(Keypoint text descriptions)
- Opening Delimiter -

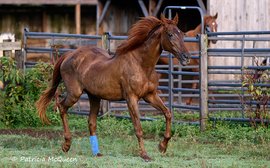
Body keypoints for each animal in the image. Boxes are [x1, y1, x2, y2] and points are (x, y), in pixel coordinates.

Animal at [35, 14, 191, 161]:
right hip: (75, 94)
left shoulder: (150, 95)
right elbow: (138, 127)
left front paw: (162, 146)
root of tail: (69, 54)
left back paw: (97, 153)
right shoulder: (131, 98)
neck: (141, 64)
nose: (186, 57)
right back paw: (66, 145)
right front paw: (145, 155)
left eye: (182, 34)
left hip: (94, 97)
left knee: (91, 122)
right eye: (170, 34)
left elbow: (168, 113)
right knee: (61, 107)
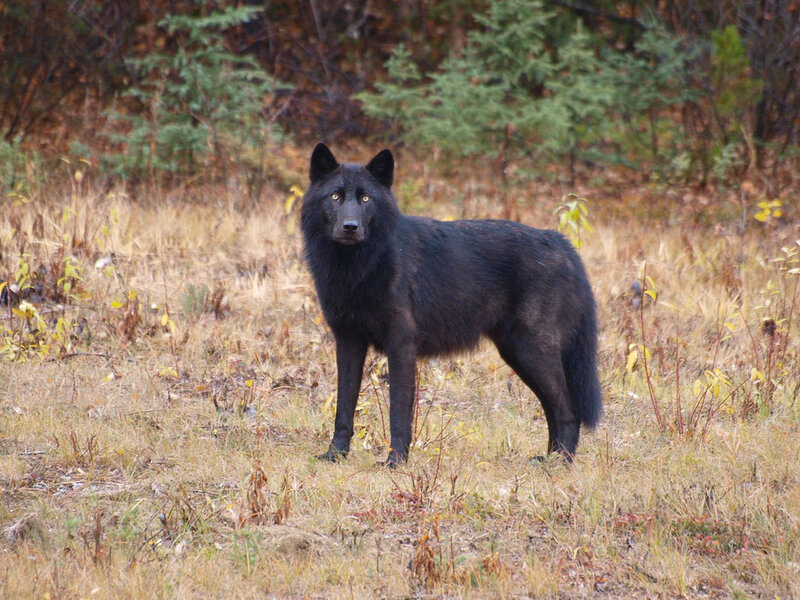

- Closing Delimiter -

- What to do -
Work out how many lines in the records include "right". Only the number should be given.

- Written response -
7